Imminent US and Brazil Elections Put Musk’s Twitter to the Test

Crucial elections in Brazil and the United States are likely to pose the first big challenges for Elon Musk and his promise to relax content moderation on Twitter. The new owner of the platform has said that he wants to relax the rules created by Twitter to stop the flow of misinformation. Disinformation experts say a torrent of misinformation is already hitting voters in both Brazil and the U.S. If Musk makes good on his promise quickly, they say, that torrent could turn into a flood. One of Musk’s first moves was to fire the executive in charge of content moderation. He says a new committee will review the platform’s policies before any changes are made.

Workers leave iPhone factory in Zhengzhou amid COVID restrictions

HONG KONG (AP) — Workers at a manufacturing plant in the central Chinese city of Zhengzhou appear to have left to avoid COVID-19 restrictions. Many were traveling on foot days after an unknown number of Foxconn factory workers were quarantined at the facility following a virus outbreak. Videos circulating on Chinese social media platforms show people believed to be Foxconn workers climbing fences and carrying their belongings on foot down the road. Foxconn’s Zhengzhou plant is one of the largest factories in China that assembles products for Apple Inc., including its latest iPhone 14 devices. Cities around Zhengzhou have asked Foxconn workers to report their return with in advance so that they can undergo appropriate isolation measures.
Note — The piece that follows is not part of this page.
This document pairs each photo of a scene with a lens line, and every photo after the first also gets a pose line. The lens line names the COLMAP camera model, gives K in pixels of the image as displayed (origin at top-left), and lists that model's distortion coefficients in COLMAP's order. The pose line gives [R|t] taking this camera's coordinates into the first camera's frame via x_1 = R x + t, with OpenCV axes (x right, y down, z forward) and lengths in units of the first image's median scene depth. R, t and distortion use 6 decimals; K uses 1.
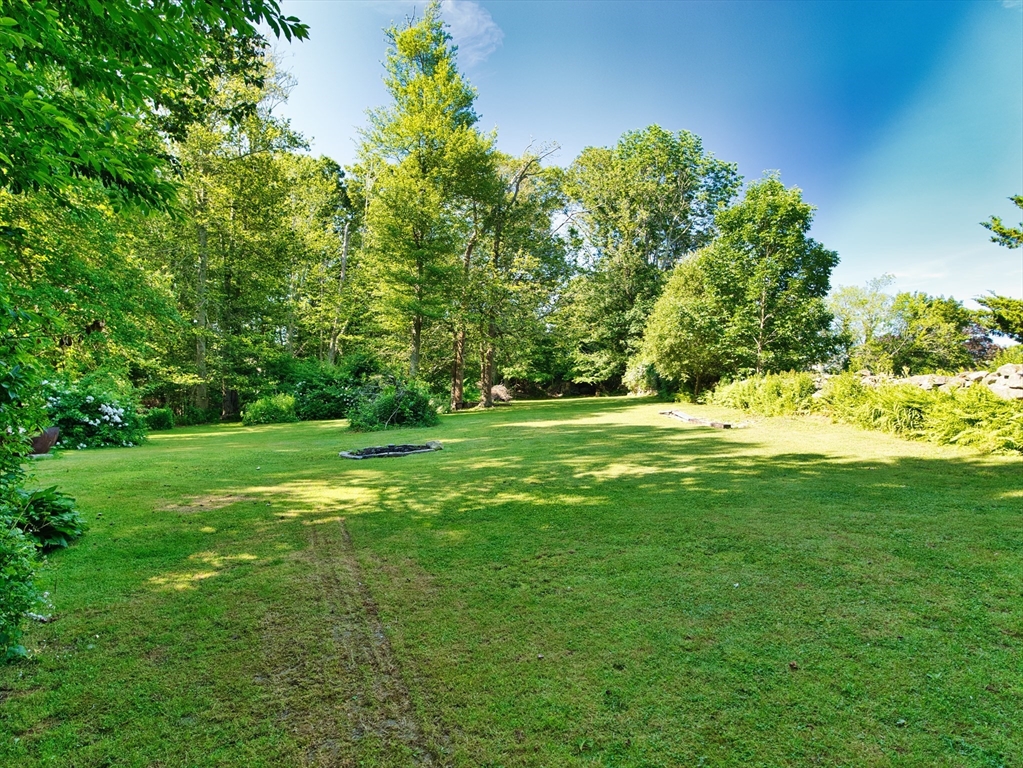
lens RADIAL K [[597.5, 0, 511.5], [0, 597.5, 384.0], [0, 0, 1]] dist [-0.036238, 0.030533]
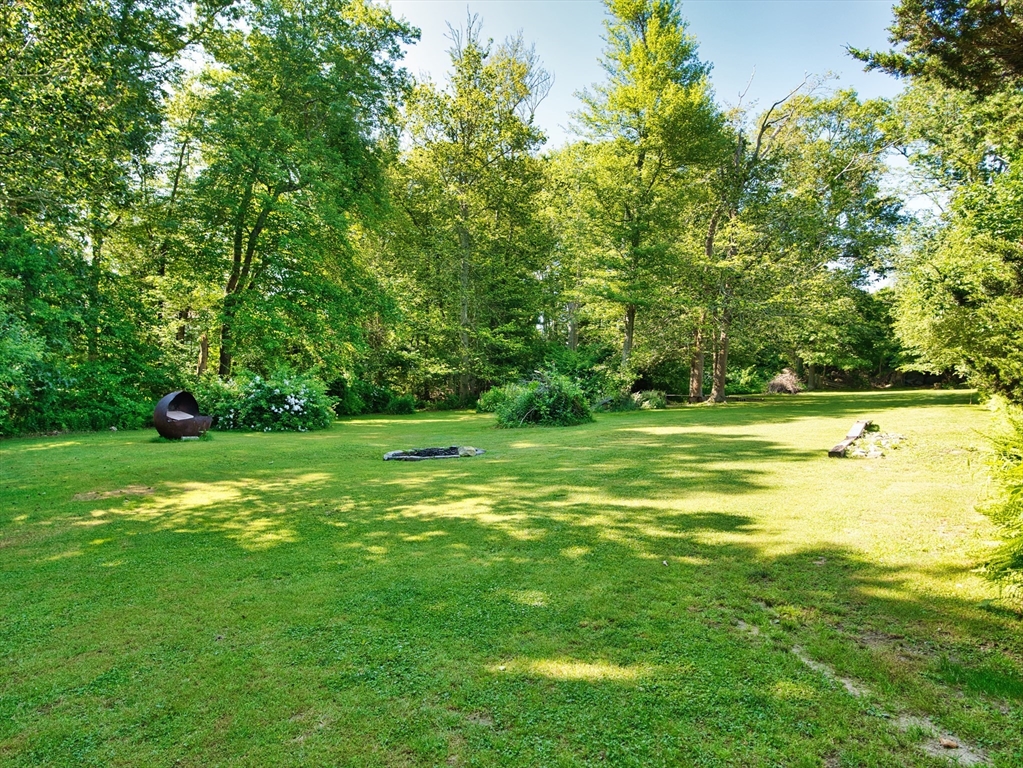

Faced with the harsh winter, tourism roars again in the Mediterranean

CAPE SOUNION, Greece (AP) — Tourism is rebounding from the coronavirus pandemic more strongly than many expected. That’s partly due to the strength of the US dollar and pent-up travel demand in Europe after years of COVID-19 restrictions. It is a boon to the economies of southern European countries like Greece, Italy, Spain and Cyprus. The travel bug has also helped ease the continent’s tilt toward recession brought on by skyrocketing energy prices, the war in Ukraine and long-lasting disruptions from the pandemic. But experts warn the recovery is unlikely to last and hopes of building year-round holiday destinations are being stalled by a lack of long-term planning in Mediterranean economies.
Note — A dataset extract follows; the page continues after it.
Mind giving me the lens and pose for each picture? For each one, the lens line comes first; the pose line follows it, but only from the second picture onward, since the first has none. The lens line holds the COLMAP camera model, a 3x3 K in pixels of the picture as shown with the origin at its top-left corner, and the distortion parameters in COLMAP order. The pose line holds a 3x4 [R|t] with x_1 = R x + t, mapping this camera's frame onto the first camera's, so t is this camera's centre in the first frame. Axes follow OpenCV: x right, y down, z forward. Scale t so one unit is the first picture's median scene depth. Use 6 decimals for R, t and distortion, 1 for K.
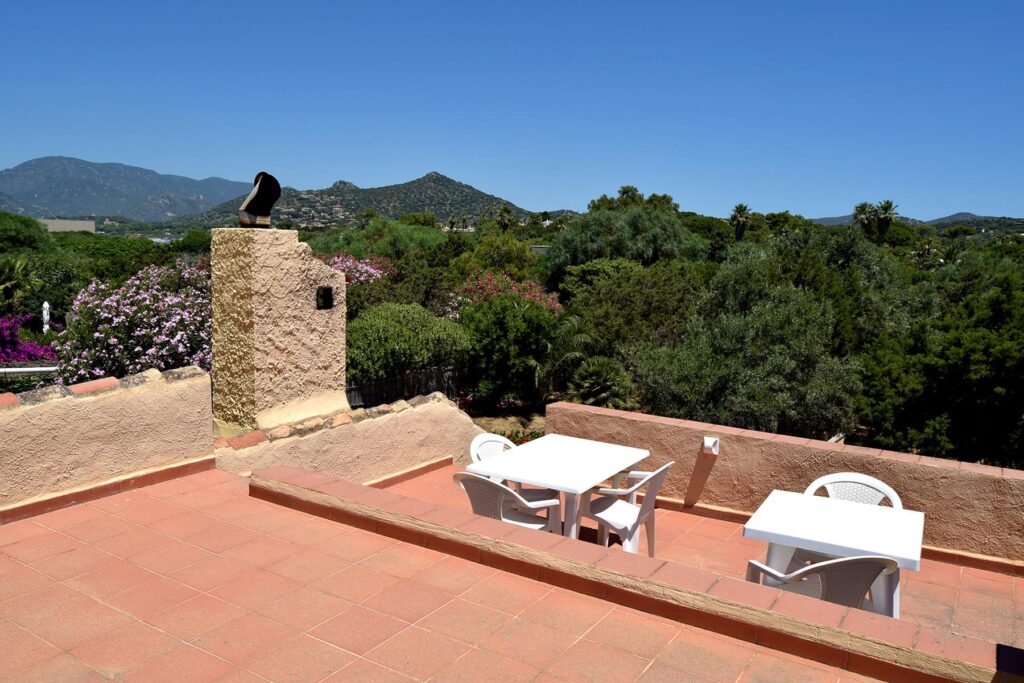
lens RADIAL K [[789.7, 0, 510.0], [0, 789.7, 348.2], [0, 0, 1]] dist [-0.011825, 0.000588]
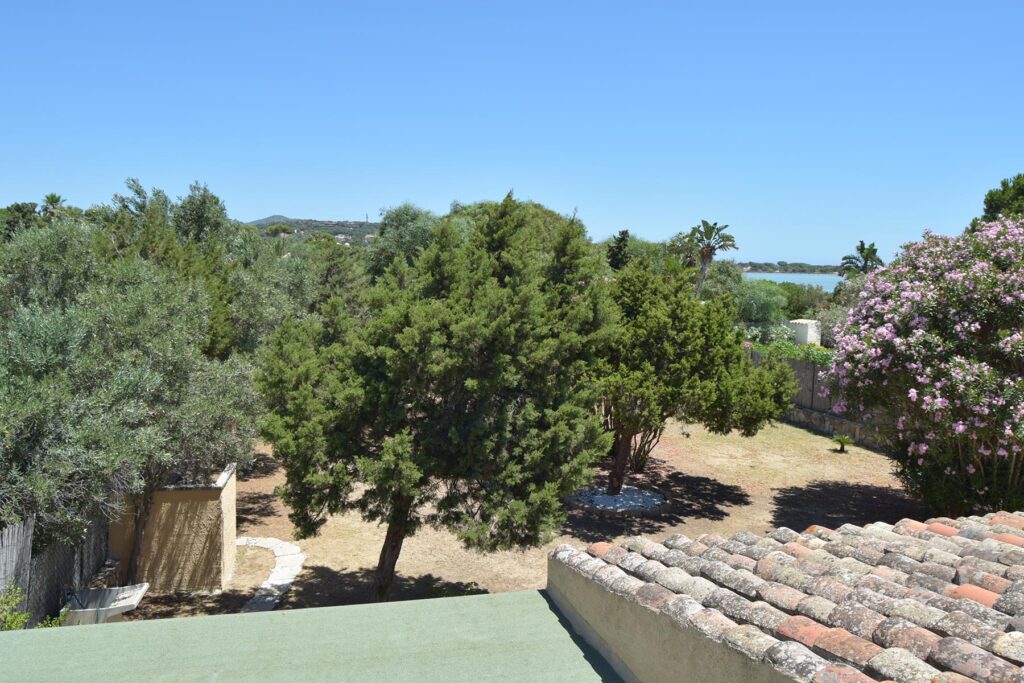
lens RADIAL K [[789.7, 0, 510.0], [0, 789.7, 348.2], [0, 0, 1]] dist [-0.011825, 0.000588]
pose [[0.696666, -0.095664, 0.710989, 0.111727], [0.095416, 0.994620, 0.040333, -0.002309], [-0.711022, 0.039742, 0.702045, 0.360257]]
Poland chooses the United States to build its first nuclear power plant

WARSAW, Poland (AP) — Poland says it has chosen the US government and Westinghouse to build its first nuclear power plant. The announcement is an important step in the central European nation’s efforts to burn less coal and gain greater energy independence. Prime Minister Mateusz Morawiecki announced Friday night that Poland’s nuclear power project will use Westinghouse’s “reliable and safe technology.” He said that a strong alliance between Poland and the United States “guarantees the success of our joint initiatives.” US Energy Secretary Jennifer Granholm said the $40 billion project would create or retain more than 100,000 jobs for American workers. She said that she also sent a message to Russia that it would no longer be allowed to “arm” the energy.
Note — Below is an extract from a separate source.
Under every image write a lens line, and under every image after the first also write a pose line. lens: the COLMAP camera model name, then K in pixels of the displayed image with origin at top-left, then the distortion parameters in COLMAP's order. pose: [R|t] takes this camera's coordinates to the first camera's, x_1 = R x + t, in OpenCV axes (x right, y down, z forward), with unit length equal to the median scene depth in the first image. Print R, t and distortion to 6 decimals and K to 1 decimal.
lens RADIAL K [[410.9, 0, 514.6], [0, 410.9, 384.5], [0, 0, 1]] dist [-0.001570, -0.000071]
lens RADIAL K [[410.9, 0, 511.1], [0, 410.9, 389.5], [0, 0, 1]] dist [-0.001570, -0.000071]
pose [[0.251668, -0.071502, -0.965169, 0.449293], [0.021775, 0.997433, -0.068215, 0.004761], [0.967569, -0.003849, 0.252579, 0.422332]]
Feds Unveil Plan to Increase Wind Power and Protect Rare Whales

PORTLAND, Maine (AP) — The federal government has outlined a strategy to try to protect an endangered whale species while developing offshore wind power on the East Coast. The administration of President Joe Biden has made it a priority to promote offshore wind power along the Atlantic coast as the US pursues greater energy independence. Those waters are also home to the declining North Atlantic right whale, which numbers around 340 in the world. The National Oceanic and Atmospheric Administration and the Office of Ocean Energy Management released a draft plan this month to conserve whales while building wind projects.